Saved data entries
_ _ _ _

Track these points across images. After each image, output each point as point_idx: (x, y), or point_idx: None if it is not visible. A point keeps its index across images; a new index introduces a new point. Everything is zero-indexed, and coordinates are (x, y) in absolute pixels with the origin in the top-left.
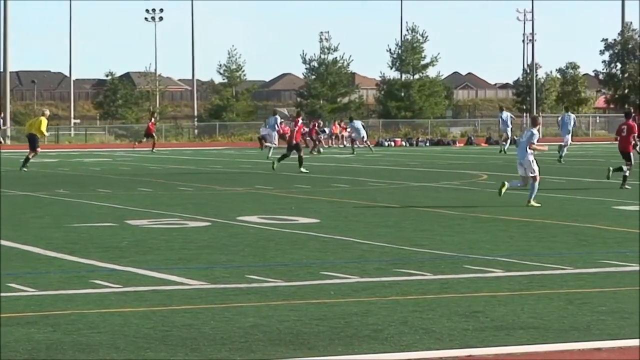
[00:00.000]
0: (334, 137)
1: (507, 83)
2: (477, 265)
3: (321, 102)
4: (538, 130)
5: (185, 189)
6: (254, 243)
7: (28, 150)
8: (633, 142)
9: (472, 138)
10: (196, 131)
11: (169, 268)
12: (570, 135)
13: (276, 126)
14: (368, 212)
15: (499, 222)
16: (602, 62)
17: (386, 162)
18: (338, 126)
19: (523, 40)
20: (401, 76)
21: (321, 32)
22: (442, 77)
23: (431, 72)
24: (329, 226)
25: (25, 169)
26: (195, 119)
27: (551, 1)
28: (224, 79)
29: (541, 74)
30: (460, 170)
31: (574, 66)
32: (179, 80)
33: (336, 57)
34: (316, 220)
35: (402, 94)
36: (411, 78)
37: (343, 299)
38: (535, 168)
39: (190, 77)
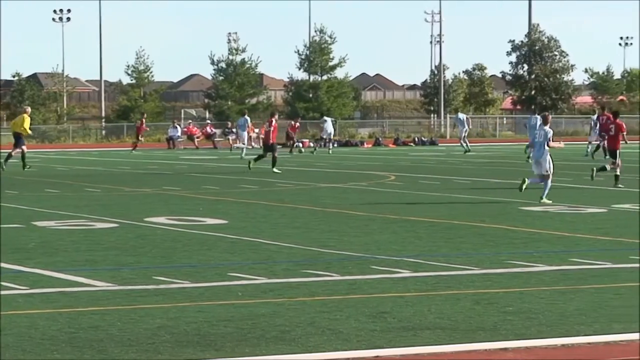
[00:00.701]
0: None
1: (415, 84)
2: (384, 265)
3: (229, 103)
4: (550, 128)
5: (92, 190)
6: (162, 244)
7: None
8: (622, 140)
9: (380, 139)
10: (104, 132)
11: (76, 269)
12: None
13: (246, 126)
14: (276, 213)
15: (407, 223)
16: (509, 63)
17: (294, 163)
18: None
19: (431, 42)
20: (309, 77)
21: (229, 33)
22: (350, 78)
23: (339, 73)
24: (237, 227)
25: (4, 168)
26: (103, 120)
27: (459, 3)
28: (131, 80)
29: (449, 75)
30: (368, 171)
31: (481, 67)
32: (87, 81)
33: (244, 58)
34: (224, 221)
35: (310, 95)
36: (319, 79)
37: (251, 300)
38: (550, 166)
39: (98, 78)
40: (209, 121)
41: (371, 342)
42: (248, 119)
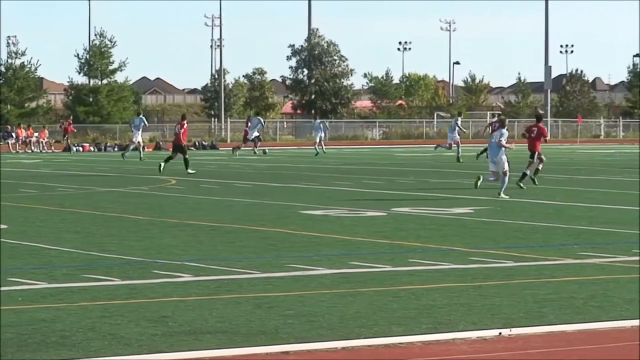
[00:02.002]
0: (20, 141)
1: (195, 88)
2: (165, 270)
3: (9, 107)
4: (507, 130)
5: None
6: None
7: None
8: (543, 142)
9: (161, 143)
10: None
11: None
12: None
13: (141, 126)
14: (56, 218)
15: (188, 227)
16: (289, 67)
17: (75, 168)
18: (24, 130)
19: (211, 46)
20: (89, 81)
21: (8, 37)
22: (131, 82)
23: (119, 77)
24: (16, 232)
25: None
26: None
27: (239, 7)
28: None
29: (229, 79)
30: (148, 176)
31: (262, 72)
32: None
33: (24, 62)
34: (3, 226)
35: (91, 99)
36: (99, 83)
37: (31, 305)
38: (506, 165)
39: None
40: None
41: (152, 346)
42: (144, 118)
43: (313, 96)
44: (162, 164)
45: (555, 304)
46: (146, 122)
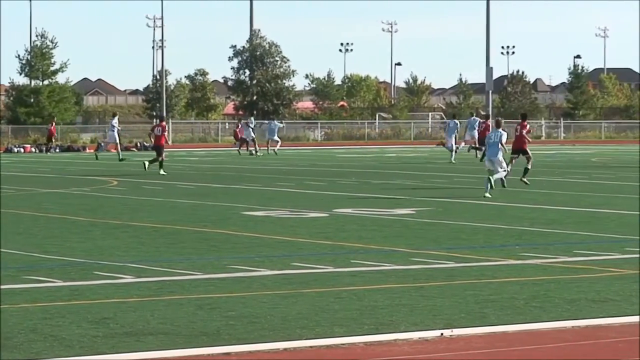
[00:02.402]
0: None
1: (137, 89)
2: (107, 271)
3: None
4: (504, 131)
5: None
6: None
7: None
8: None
9: (102, 144)
10: None
11: None
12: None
13: (115, 127)
14: None
15: (130, 229)
16: (231, 68)
17: (16, 169)
18: None
19: (153, 47)
20: (31, 82)
21: None
22: (72, 83)
23: (61, 78)
24: None
25: None
26: None
27: (181, 7)
28: None
29: (171, 80)
30: (90, 177)
31: (203, 73)
32: None
33: None
34: None
35: (32, 100)
36: (41, 84)
37: None
38: (504, 164)
39: None
40: None
41: (94, 348)
42: (117, 120)
43: (255, 97)
44: (147, 163)
45: (497, 305)
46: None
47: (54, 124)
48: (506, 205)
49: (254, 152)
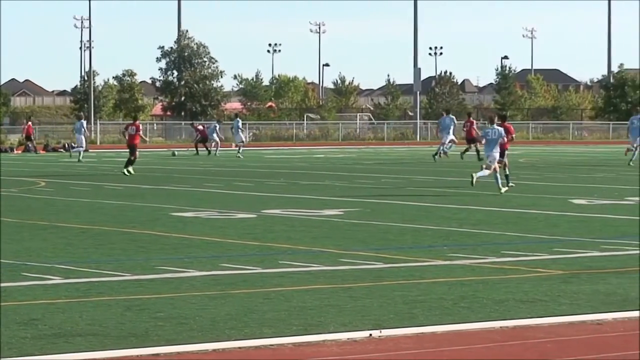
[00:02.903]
0: None
1: (65, 90)
2: (35, 272)
3: None
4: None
5: None
6: None
7: None
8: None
9: (29, 145)
10: None
11: None
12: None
13: (83, 130)
14: None
15: (57, 229)
16: (159, 69)
17: None
18: None
19: (81, 47)
20: None
21: None
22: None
23: None
24: None
25: None
26: None
27: (108, 8)
28: None
29: (99, 81)
30: (17, 178)
31: (131, 73)
32: None
33: None
34: None
35: None
36: None
37: None
38: (495, 163)
39: None
40: None
41: (22, 349)
42: (84, 122)
43: (183, 98)
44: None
45: (425, 305)
46: (85, 127)
47: (29, 123)
48: (434, 205)
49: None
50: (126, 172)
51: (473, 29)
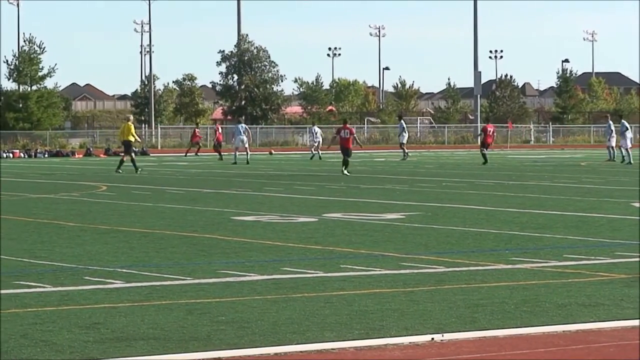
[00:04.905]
0: None
1: (125, 94)
2: (97, 276)
3: None
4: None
5: None
6: None
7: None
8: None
9: (91, 149)
10: None
11: None
12: None
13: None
14: None
15: (119, 234)
16: (219, 73)
17: (5, 174)
18: None
19: (141, 52)
20: (19, 87)
21: None
22: (60, 89)
23: (49, 83)
24: None
25: (120, 171)
26: None
27: (169, 13)
28: None
29: (159, 85)
30: (79, 182)
31: (191, 78)
32: None
33: None
34: None
35: (20, 106)
36: (29, 89)
37: None
38: None
39: None
40: None
41: (85, 353)
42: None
43: (243, 102)
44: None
45: (487, 309)
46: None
47: None
48: (495, 209)
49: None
50: (345, 172)
51: (533, 32)
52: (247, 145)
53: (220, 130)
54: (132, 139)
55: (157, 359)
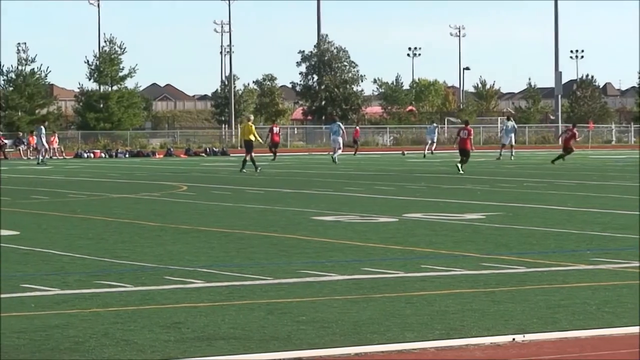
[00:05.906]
0: (31, 148)
1: (205, 94)
2: (177, 276)
3: (19, 113)
4: None
5: None
6: None
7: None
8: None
9: (172, 149)
10: None
11: None
12: None
13: (41, 135)
14: (68, 224)
15: (200, 233)
16: (299, 73)
17: (86, 174)
18: (36, 138)
19: (221, 52)
20: (100, 87)
21: (18, 44)
22: (141, 89)
23: (129, 84)
24: (29, 238)
25: (244, 171)
26: None
27: (248, 13)
28: None
29: (239, 85)
30: (160, 182)
31: (271, 78)
32: None
33: (34, 69)
34: (16, 232)
35: (101, 106)
36: (110, 89)
37: (44, 312)
38: None
39: None
40: None
41: (165, 352)
42: (43, 128)
43: (323, 102)
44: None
45: (568, 310)
46: (43, 133)
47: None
48: (576, 210)
49: None
50: (460, 169)
51: (614, 32)
52: (340, 145)
53: (275, 130)
54: (253, 138)
55: (237, 359)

_ _ _ _

* **Problem details**
Copy the lines exactly as they appear from the opening of the entries above through the line with "35: (402, 94)", excluding all pictures.

* **Output of the task**
Track these points across images. After each image, output each point as point_idx: (x, y), or point_idx: None if it is not visible. A point keeps its index across images; a new index introduces a new point. Everything is zero-indexed, and coordinates are (x, y) in absolute pixels with the origin in the top-left.
[00:00.000]
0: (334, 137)
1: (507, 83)
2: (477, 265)
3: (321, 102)
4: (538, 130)
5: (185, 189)
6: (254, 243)
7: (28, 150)
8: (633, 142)
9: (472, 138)
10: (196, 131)
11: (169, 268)
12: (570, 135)
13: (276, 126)
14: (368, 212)
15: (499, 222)
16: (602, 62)
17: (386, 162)
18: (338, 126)
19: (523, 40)
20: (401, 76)
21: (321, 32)
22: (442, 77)
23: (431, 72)
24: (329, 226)
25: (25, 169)
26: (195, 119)
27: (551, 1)
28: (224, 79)
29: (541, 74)
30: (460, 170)
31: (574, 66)
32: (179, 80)
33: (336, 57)
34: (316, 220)
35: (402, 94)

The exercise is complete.